There were many close calls during the war, a few of which I heard from my mother while strolling in Budapest that day. After the trip, both my father and mother resumed their reticent ways. The past retreated into mystery once more.
But in 2006, the true nature of my mother’s heroism became apparent. That was the year that she was honored as “Righteous Among the Nations,” bestowed upon Gentiles who risked their lives to save Jews during the Holocaust. Oskar Schindler and Sir Nicholas Winton are among approximately 21,000 others so honored. My mother would be in esteemed company as we traveled to the Israeli consulate in New York for the ceremony.
By that time, Alzheimer’s had taken her away from us. I don’t know how much she truly understood about the award. My father gave a speech on her behalf. But after the ceremony, reporters hovered around her. In response to one reporter’s question asking how she found such courage, she replied, “I did what any decent human being would do.”
And for that moment, she was back – the young woman who had risked her life to save others, who believed it was what decent people do. Even Alzheimer’s could not erase that.
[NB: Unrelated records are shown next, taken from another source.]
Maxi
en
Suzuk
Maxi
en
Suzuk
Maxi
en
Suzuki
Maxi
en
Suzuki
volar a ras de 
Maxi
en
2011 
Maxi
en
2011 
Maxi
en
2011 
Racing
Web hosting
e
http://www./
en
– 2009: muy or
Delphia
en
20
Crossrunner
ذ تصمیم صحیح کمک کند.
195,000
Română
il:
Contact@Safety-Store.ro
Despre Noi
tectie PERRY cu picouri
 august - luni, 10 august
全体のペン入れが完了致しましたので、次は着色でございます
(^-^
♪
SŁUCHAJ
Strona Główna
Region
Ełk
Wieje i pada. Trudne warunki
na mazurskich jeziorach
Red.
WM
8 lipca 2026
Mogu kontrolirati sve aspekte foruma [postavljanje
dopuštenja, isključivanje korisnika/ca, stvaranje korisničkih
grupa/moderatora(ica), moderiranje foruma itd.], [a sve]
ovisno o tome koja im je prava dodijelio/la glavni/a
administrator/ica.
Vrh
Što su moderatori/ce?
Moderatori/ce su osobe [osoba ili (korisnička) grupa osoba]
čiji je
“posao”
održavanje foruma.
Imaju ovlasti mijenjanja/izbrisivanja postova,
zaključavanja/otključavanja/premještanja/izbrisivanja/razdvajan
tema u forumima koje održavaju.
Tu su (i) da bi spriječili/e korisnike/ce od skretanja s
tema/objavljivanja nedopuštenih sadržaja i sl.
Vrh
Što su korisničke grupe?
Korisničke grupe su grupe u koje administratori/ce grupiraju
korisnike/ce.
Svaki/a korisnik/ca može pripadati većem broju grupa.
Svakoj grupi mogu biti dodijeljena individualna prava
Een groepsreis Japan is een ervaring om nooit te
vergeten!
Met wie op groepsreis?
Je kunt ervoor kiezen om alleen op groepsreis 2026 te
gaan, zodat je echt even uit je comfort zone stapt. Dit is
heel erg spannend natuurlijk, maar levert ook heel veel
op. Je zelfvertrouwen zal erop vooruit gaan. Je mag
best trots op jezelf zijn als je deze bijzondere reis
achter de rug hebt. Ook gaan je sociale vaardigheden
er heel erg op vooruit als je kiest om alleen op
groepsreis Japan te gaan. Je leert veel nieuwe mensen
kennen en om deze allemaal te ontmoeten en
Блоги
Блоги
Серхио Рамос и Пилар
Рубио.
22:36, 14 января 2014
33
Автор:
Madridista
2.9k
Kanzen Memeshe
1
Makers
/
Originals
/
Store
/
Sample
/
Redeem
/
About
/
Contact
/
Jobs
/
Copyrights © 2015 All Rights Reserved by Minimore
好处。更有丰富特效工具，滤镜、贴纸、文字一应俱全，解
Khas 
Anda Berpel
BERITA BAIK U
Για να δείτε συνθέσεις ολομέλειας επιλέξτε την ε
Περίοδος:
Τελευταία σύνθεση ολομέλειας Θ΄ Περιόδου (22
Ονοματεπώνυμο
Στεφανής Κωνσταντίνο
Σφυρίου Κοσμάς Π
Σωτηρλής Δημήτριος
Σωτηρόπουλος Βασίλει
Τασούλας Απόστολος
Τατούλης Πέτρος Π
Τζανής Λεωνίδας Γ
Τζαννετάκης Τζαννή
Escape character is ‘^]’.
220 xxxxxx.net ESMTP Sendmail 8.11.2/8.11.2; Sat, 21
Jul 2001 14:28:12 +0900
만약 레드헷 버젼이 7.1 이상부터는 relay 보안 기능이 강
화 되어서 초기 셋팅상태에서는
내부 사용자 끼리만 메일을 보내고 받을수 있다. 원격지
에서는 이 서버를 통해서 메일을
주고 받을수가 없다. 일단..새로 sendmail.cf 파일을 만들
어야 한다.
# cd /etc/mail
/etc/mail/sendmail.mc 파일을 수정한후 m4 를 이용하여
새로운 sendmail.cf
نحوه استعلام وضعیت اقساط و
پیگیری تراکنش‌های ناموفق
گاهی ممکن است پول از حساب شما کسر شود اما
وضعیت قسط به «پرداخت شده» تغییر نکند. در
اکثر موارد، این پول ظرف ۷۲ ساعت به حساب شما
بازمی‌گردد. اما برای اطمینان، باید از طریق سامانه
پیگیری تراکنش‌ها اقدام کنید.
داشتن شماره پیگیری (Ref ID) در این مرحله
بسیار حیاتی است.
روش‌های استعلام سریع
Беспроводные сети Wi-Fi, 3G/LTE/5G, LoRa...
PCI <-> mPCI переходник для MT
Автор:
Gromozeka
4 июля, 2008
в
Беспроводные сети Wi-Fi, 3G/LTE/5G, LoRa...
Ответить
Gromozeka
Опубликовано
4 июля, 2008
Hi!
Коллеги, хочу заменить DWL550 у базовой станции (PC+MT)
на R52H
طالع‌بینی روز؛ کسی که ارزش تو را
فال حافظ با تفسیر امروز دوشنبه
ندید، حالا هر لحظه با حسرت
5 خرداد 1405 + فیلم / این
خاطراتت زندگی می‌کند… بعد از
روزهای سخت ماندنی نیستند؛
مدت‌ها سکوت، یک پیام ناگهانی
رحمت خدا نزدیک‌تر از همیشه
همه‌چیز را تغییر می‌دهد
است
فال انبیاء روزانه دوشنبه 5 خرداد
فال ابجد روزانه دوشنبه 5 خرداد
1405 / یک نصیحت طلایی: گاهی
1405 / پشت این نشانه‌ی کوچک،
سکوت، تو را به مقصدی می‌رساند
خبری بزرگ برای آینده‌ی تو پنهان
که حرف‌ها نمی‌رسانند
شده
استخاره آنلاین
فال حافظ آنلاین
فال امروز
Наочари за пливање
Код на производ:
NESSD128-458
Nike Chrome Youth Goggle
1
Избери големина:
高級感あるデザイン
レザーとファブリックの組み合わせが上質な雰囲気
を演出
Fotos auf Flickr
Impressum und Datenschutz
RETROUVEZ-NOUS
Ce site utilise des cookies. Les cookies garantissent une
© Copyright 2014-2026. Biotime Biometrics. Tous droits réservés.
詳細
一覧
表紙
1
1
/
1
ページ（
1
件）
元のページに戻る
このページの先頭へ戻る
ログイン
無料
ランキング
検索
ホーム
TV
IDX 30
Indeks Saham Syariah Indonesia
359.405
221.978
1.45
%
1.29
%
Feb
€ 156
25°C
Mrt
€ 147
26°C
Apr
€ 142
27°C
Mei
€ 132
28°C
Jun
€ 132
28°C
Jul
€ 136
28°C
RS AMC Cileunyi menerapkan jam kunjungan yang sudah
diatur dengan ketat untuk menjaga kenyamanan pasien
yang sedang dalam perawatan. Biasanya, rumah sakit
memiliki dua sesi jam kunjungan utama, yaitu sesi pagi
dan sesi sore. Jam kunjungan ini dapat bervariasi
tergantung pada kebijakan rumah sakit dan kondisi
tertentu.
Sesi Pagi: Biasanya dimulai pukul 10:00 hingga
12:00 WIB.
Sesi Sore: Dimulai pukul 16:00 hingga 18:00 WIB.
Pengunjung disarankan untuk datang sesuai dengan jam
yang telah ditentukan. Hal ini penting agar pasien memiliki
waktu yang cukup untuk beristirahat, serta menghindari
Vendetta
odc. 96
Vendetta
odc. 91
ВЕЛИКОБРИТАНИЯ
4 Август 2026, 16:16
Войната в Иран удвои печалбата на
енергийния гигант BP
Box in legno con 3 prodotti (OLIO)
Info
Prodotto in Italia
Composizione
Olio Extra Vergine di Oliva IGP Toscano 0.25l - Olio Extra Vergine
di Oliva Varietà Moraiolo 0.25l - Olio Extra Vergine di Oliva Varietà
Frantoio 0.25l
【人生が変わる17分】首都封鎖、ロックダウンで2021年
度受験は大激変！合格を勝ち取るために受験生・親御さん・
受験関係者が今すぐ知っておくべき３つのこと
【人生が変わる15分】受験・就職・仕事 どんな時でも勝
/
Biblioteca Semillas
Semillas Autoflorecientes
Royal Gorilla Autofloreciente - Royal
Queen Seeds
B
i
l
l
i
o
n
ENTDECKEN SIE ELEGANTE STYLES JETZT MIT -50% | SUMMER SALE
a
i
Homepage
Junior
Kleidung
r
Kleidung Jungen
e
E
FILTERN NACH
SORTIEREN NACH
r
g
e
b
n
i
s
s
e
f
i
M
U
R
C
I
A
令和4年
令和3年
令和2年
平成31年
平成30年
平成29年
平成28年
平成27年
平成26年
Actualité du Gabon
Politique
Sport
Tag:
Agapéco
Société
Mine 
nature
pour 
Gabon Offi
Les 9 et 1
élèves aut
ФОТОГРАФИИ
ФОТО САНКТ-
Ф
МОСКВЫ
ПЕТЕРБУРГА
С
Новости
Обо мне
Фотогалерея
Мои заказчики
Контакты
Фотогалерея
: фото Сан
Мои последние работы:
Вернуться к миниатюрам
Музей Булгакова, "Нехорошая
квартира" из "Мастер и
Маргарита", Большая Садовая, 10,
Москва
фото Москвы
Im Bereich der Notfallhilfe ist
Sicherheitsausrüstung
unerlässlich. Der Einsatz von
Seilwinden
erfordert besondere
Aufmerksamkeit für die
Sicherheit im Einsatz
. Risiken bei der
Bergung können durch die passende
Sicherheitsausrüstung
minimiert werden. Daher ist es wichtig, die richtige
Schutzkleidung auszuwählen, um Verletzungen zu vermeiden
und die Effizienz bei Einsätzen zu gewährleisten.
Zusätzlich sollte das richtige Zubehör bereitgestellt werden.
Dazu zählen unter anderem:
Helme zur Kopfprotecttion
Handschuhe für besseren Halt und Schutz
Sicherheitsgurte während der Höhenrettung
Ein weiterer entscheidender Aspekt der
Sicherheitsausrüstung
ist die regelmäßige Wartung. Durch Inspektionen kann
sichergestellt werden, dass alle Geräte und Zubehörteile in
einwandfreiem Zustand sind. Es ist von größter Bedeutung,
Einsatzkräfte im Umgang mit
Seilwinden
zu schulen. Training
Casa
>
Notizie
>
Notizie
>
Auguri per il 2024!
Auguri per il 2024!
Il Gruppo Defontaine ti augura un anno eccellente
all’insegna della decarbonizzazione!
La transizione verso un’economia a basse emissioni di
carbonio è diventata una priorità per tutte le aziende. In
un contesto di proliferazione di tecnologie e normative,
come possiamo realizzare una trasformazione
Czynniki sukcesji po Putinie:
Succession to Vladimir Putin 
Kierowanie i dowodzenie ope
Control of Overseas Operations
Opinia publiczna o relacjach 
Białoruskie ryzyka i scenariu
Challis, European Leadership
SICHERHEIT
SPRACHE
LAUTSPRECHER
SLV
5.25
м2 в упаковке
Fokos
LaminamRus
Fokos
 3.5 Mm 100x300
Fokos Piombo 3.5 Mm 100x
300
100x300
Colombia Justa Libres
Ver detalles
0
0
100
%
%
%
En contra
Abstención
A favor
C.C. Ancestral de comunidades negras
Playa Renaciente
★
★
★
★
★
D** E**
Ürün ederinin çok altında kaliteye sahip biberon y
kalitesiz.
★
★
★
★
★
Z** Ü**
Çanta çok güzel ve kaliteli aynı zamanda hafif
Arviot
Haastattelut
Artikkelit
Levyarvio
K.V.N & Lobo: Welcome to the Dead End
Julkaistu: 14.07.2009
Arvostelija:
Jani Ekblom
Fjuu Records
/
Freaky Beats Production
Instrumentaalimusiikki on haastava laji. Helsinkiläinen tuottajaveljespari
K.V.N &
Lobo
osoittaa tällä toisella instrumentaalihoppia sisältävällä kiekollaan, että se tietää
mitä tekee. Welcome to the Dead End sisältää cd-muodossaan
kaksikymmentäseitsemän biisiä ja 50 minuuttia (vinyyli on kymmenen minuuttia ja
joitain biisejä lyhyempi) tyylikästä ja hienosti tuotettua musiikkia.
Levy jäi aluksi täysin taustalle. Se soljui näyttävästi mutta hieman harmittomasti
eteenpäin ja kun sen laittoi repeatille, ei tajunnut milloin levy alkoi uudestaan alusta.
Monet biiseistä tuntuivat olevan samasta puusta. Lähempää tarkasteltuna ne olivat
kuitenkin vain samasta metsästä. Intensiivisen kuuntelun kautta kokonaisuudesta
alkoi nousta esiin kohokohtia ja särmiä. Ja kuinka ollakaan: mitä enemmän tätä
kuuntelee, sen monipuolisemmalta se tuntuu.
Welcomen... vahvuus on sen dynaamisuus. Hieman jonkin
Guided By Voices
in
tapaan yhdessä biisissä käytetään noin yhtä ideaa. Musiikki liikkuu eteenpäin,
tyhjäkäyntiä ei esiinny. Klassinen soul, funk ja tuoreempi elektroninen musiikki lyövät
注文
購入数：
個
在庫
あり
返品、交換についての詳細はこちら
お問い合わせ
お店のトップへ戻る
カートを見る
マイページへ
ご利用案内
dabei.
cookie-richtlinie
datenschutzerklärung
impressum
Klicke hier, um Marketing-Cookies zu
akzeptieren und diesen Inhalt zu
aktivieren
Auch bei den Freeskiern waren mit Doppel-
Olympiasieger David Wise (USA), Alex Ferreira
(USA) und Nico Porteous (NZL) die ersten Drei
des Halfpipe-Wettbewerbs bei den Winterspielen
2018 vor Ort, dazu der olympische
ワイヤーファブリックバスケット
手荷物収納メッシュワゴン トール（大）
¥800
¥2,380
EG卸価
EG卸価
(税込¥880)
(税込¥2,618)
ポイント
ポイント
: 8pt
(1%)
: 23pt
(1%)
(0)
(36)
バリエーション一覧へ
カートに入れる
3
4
My mother would say she was no different from anyone else. Like many mothers, she struggled to balance her career as a physician and family life. But she always put family first. She believed her faith would get her through difficult times. And that it was a miracle that she and my father had survived the war.
In the harsh reality of today’s world, where antisemitism surges once more, there is no more crucial time to honor such people, but even more important, to see that those who hid Jews and fought injustice were ordinary people thrust into extraordinary circumstances. And yet, they stood up.
It would be hard for them to believe that history might repeat itself. I can imagine my mother shaking her head and repeating what she believed in her heart: “All people must be treated with respect, dignity, and compassion.”